Спать он уже не мог. Дотянув кое-как до завтрака, он вяло поел и стал укладывать свой «дипломат». Отпуск еще не кончился, и жена удивилась, что Арнаутский, по-видимому, собирается на работу.
— Стас, ты что, в консультацию? — спросила Светлана.
— Да, ты знаешь, надо посмотреть досье по делу Грязева, — собирая бумаги, объяснил Стас, — Помнишь, я тебе рассказывал о мошенничестве с квартирой…
Арнаутский действительно направлялся в офис, но не по делу Грязева, а за выписками из дела об убийстве Лены. Он не решился хранить их дома, хотя жена никогда не трогала его деловых бумаг. Но история знает исключения, и пришлось бы ему либо врать, либо объяснять, что это за дело такое, не доведенное до суда. В записях был телефон и адрес родителей Лены.
Маленькая двухкомнатная квартира Колосковых располагалась на пятом, последнем этаже старого дома на Среднем проспекте Васильевского острова. На дверях два звонка — кнопочный и старомодная вертушка. Арнаутский повернул ее два раза. Вместо бывшего когда-то мелодичного звона раздался дребезжащий металлический скрежет. За дверью прошелестели шаги, тихий голос спросил:
— Кто там?
— Адвокат Арнаутский. Это я вам звонил.
Дверь скрипнула и медленно приоткрылась. В полумраке прихожей стояла пожилая красивая женщина.
— Станислав Васильевич? — спросила она и пригласила войти.
Она провела его в комнаты, а сама вышла на кухню приготовить кофе. Окна квартиры выходили во двор-колодец, и шум проспекта не проникал сюда. Ни звуков радио, ни включенного телевизора. Было тихо. Большие напольные часы с остановившимся маятником делали эту тишину еще более напряженной. Комната Лены создавала ощущение ее незримого присутствия: чисто, нетронутая постель, письменный стол со стопкой учебников за десятый класс, ее огромная фотография на стене. Во второй комнате вдоль двух стен — книжные шкафы, на обширном письменном столе большая фотография отца Лены, пожилого, с мягким полным лицом и пышной седой шевелюрой.
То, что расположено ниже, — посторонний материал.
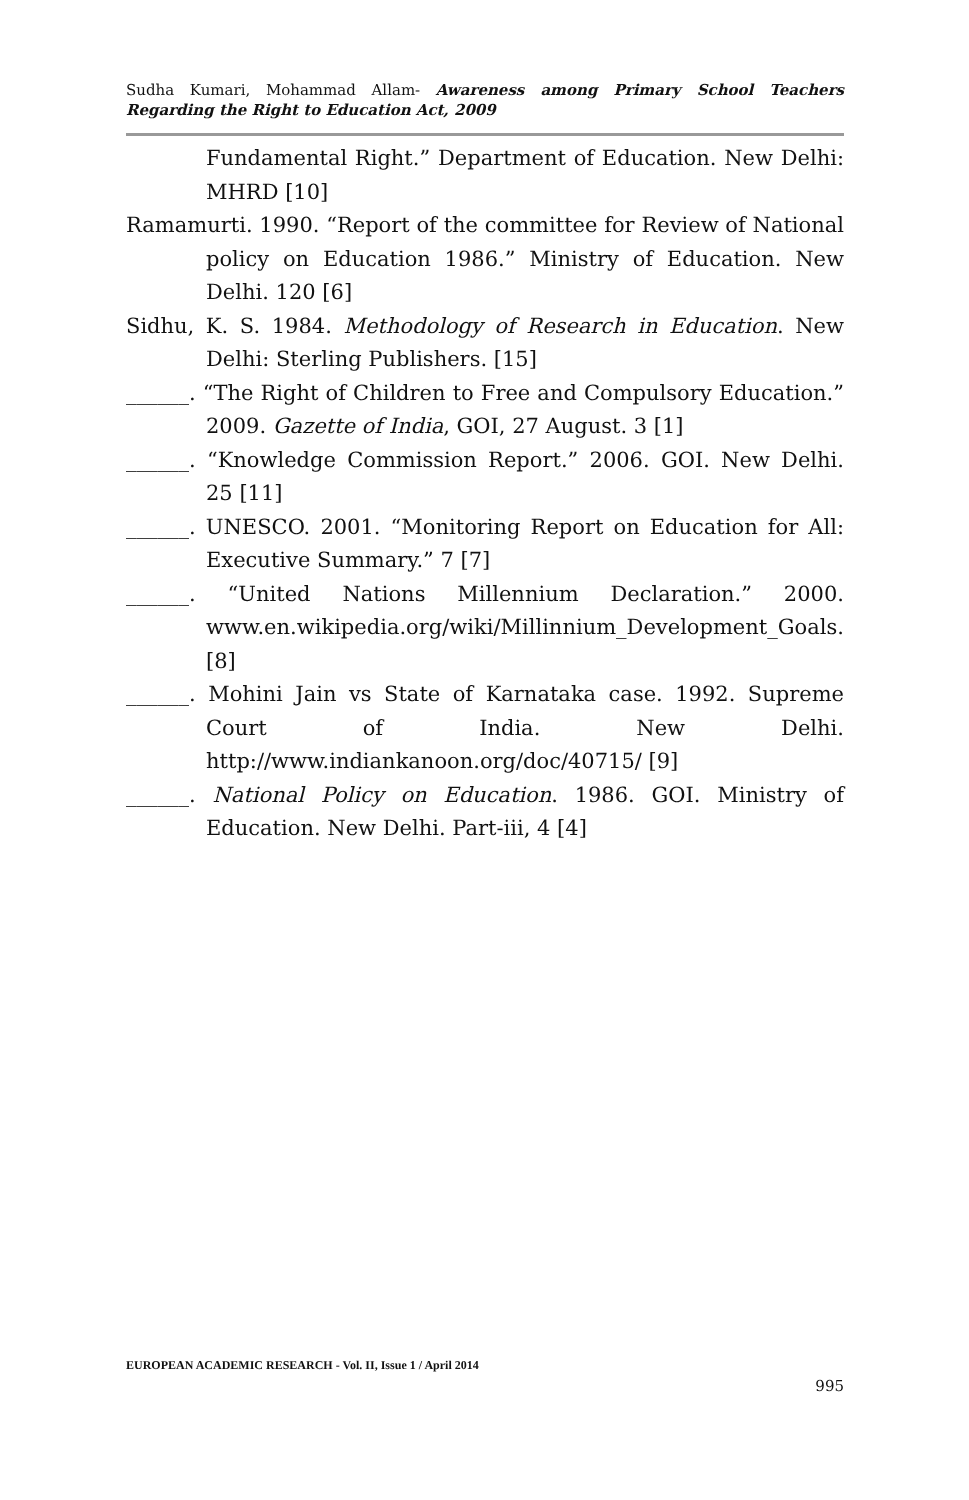Sudha Kumari, Mohammad Allam- Awareness among Primary School Teachers Regarding the Right to Education Act, 2009
Fundamental Right.” Department of Education. New Delhi: MHRD [10]
Ramamurti. 1990. “Report of the committee for Review of National policy on Education 1986.” Ministry of Education. New Delhi. 120 [6]
Sidhu, K. S. 1984. Methodology of Research in Education. New Delhi: Sterling Publishers. [15]
______. “The Right of Children to Free and Compulsory Education.” 2009. Gazette of India, GOI, 27 August. 3 [1]
______. “Knowledge Commission Report.” 2006. GOI. New Delhi. 25 [11]
______. UNESCO. 2001. “Monitoring Report on Education for All: Executive Summary.” 7 [7]
______. “United Nations Millennium Declaration.” 2000. www.en.wikipedia.org/wiki/Millinnium_Development_Goals. [8]
______. Mohini Jain vs State of Karnataka case. 1992. Supreme Court of India. New Delhi. http://www.indiankanoon.org/doc/40715/ [9]
______. National Policy on Education. 1986. GOI. Ministry of Education. New Delhi. Part-iii, 4 [4]
EUROPEAN ACADEMIC RESEARCH - Vol. II, Issue 1 / April 2014
995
В комнатах запахло хорошим кофе, и Наталья Аркадьевна появилась из кухни с чашками на складном сервировочном столике. Она села в кресло напротив Стаса и грустно сказала:
— После смерти мужа я никого не принимаю. С коллегами Константина Петровича общаюсь по телефону. Звонят часто, а в день его кончины приходят…
Она прижала платочек к глазам.
— Вы совсем молодой человек, — продолжила Наталья Аркадьевна после тягостной паузы, — я представляла себе опытного адвоката, простите, — поправилась она, — я имею в виду солидного годами и с жизненным опытом, ну, как тот, который был у убийцы Леночки, или та адвокатесса, которая защищала нас в этом процессе. Сусанна Яковлевна… Да, да, я знаю, она уехала за границу.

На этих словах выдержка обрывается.